↓

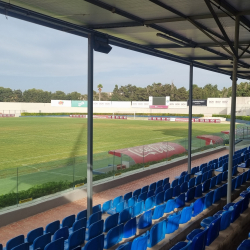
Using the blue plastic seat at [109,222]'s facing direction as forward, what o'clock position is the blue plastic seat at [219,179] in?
the blue plastic seat at [219,179] is roughly at 3 o'clock from the blue plastic seat at [109,222].

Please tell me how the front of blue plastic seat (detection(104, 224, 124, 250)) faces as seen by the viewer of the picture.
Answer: facing away from the viewer and to the left of the viewer

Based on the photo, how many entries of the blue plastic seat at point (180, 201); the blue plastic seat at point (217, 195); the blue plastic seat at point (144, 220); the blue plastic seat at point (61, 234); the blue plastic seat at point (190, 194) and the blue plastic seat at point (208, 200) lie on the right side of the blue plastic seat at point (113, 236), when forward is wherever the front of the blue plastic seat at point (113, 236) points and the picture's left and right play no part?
5

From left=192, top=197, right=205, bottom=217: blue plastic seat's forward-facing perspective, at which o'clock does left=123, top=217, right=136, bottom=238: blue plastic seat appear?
left=123, top=217, right=136, bottom=238: blue plastic seat is roughly at 9 o'clock from left=192, top=197, right=205, bottom=217: blue plastic seat.

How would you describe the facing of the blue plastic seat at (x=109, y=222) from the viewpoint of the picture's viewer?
facing away from the viewer and to the left of the viewer

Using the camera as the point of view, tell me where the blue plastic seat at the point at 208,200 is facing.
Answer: facing away from the viewer and to the left of the viewer

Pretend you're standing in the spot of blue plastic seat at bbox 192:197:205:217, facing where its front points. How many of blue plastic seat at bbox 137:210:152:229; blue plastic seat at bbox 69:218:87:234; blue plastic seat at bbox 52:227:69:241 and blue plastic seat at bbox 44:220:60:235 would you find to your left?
4

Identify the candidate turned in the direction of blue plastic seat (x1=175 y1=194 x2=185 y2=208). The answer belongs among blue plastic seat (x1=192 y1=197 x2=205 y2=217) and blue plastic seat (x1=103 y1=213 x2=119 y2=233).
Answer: blue plastic seat (x1=192 y1=197 x2=205 y2=217)

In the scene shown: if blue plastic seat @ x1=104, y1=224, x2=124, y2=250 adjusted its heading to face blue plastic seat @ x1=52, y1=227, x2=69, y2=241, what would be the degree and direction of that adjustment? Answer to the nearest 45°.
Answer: approximately 45° to its left

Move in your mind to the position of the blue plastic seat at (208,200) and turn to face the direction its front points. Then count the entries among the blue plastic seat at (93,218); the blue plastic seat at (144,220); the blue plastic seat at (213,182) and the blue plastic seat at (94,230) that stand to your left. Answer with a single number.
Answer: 3

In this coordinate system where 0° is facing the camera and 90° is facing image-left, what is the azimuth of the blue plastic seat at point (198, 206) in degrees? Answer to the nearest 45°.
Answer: approximately 135°

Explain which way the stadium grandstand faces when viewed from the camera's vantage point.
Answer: facing away from the viewer and to the left of the viewer

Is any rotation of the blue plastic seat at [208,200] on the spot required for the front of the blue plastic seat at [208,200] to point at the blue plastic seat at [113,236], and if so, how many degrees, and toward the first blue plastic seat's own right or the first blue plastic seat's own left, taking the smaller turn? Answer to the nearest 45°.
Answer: approximately 90° to the first blue plastic seat's own left
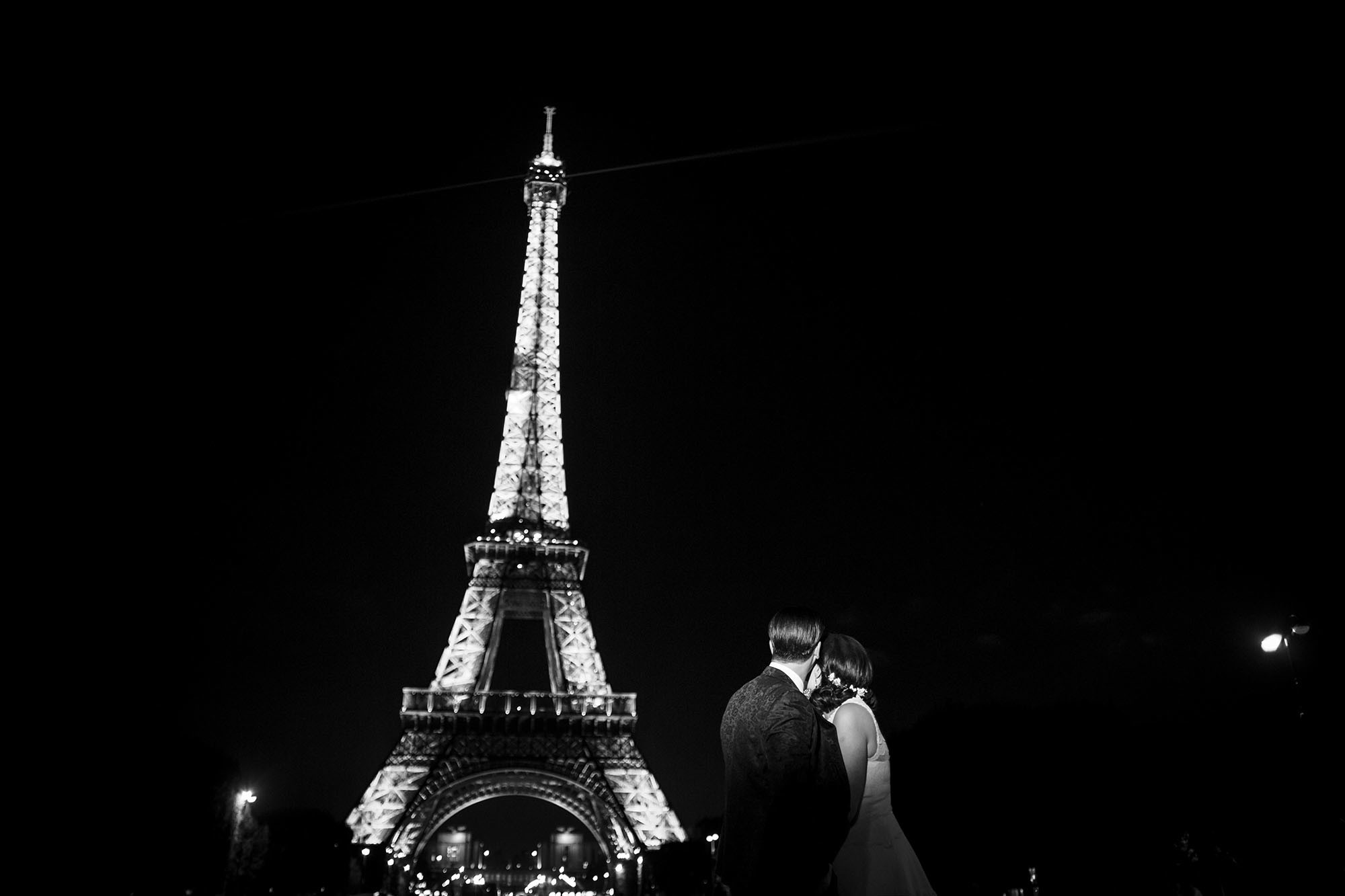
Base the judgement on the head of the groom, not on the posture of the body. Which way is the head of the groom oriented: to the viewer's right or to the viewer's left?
to the viewer's right

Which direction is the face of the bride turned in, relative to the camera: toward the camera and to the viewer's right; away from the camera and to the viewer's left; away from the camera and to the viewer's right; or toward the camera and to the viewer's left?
away from the camera and to the viewer's left

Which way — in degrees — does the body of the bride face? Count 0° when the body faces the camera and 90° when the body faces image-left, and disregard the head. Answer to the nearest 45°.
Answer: approximately 135°

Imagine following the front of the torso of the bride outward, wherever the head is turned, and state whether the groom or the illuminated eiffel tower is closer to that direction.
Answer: the illuminated eiffel tower

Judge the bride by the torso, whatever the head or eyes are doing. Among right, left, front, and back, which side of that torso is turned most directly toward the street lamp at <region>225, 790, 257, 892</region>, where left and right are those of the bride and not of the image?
front

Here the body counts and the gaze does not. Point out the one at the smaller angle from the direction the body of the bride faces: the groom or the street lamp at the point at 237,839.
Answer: the street lamp

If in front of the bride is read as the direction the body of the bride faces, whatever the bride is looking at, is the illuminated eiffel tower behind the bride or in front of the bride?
in front

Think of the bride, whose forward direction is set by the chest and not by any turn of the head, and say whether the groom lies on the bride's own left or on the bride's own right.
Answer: on the bride's own left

↑

-- What you are asked to do --
Exact copies of the entries above are needed, without their pictures.

-- Response to this task --
Using the blue plastic seat at [109,222]'s facing direction as forward, what o'clock position is the blue plastic seat at [219,179] in?
the blue plastic seat at [219,179] is roughly at 3 o'clock from the blue plastic seat at [109,222].

Please tell me how the front of blue plastic seat (detection(104, 224, 124, 250)) faces as seen by the viewer of the picture.
Answer: facing away from the viewer and to the left of the viewer

Based on the photo, how many entries of the blue plastic seat at point (180, 201); the blue plastic seat at point (217, 195); the blue plastic seat at point (144, 220); the blue plastic seat at point (61, 234); the blue plastic seat at point (190, 194) and the blue plastic seat at point (208, 200) lie on the right side of the blue plastic seat at point (113, 236), when forward is wherever the front of the blue plastic seat at point (113, 236) points and the picture's left and right play no part?
5

From left=192, top=197, right=205, bottom=217: blue plastic seat's forward-facing perspective, at which o'clock does left=123, top=217, right=136, bottom=238: blue plastic seat appear?
left=123, top=217, right=136, bottom=238: blue plastic seat is roughly at 9 o'clock from left=192, top=197, right=205, bottom=217: blue plastic seat.

How would you describe the facing of the blue plastic seat at (x=109, y=222) from the viewpoint of the picture's viewer?
facing away from the viewer and to the left of the viewer

Using the camera as the point of view, tell me where the blue plastic seat at the point at 208,200 is facing.
Answer: facing away from the viewer and to the left of the viewer

Pretend you're standing in the spot of blue plastic seat at bbox 192:197:205:217, facing where its front points. How many of blue plastic seat at bbox 137:210:152:229; blue plastic seat at bbox 69:218:87:234; blue plastic seat at bbox 52:227:69:241 and blue plastic seat at bbox 44:220:60:235 would you find to your left?
4

Identify the candidate turned in the direction of blue plastic seat (x1=175 y1=194 x2=185 y2=208). The answer belongs among blue plastic seat (x1=192 y1=197 x2=205 y2=217) and blue plastic seat (x1=103 y1=213 x2=119 y2=233).
Answer: blue plastic seat (x1=192 y1=197 x2=205 y2=217)

In the scene shown: if blue plastic seat @ x1=104, y1=224, x2=124, y2=250 adjusted its heading to face blue plastic seat @ x1=52, y1=227, x2=69, y2=241, what would be the degree and direction of that adjustment? Answer to the nearest 45°.
Answer: approximately 45° to its left

Move in your mind to the position of the blue plastic seat at (208,200) and turn to face the direction its front points. Then count the entries among the blue plastic seat at (93,218); the blue plastic seat at (144,220); the blue plastic seat at (213,182) and the blue plastic seat at (94,230) that stand to your left. Answer with a single number.
Answer: 3

In this coordinate system where 0° is facing the camera and 90° is facing image-left, what is the azimuth of the blue plastic seat at point (198, 206) in degrees? Answer to the nearest 45°.
Answer: approximately 135°

Explain which way the stadium grandstand faces when viewed from the camera's vantage point.
Answer: facing away from the viewer and to the left of the viewer

Is any rotation of the blue plastic seat at [208,200] on the spot required for the front of the blue plastic seat at [208,200] to point at the blue plastic seat at [113,236], and if so, how many degrees, and toward the first blue plastic seat's own right or the first blue plastic seat's own left, taking the smaller turn? Answer to the nearest 45°.
Answer: approximately 90° to the first blue plastic seat's own left
Base the judgement on the head of the groom, not on the posture of the body. Which way is the head of the groom oriented: to the viewer's right or to the viewer's left?
to the viewer's right

Which direction is the face of the bride turned in, relative to the camera: toward the camera and to the viewer's right; away from the camera and to the viewer's left; away from the camera and to the viewer's right; or toward the camera and to the viewer's left?
away from the camera and to the viewer's left

Which way — in degrees — does the body of the bride face? Count 0° when the body faces the camera and 90° when the body faces image-left, and disregard the head. Answer to the nearest 45°.
Answer: approximately 135°

Imagine following the front of the torso of the bride outward, wherever the head is turned, and state whether the groom or the illuminated eiffel tower is closer to that direction.
Answer: the illuminated eiffel tower

Judge the bride by the torso, whatever the head or eyes are doing. Among right, left, front, and back, which side of that torso is turned most directly toward the street lamp at <region>225, 790, 257, 892</region>, where left and right are those of the bride and not of the image?
front

Here the body counts and the gaze does not. Point out the one at the smaller angle from the direction the body of the bride faces: the groom or the street lamp at the point at 237,839.
Answer: the street lamp

If in front of the bride is read as the direction the body of the bride faces, whatever the bride is looking at, is the illuminated eiffel tower behind the bride or in front of the bride?
in front

Think of the bride, whose forward direction is set by the chest and not by any turn of the head, and say whether the groom lies on the bride's own left or on the bride's own right.
Answer: on the bride's own left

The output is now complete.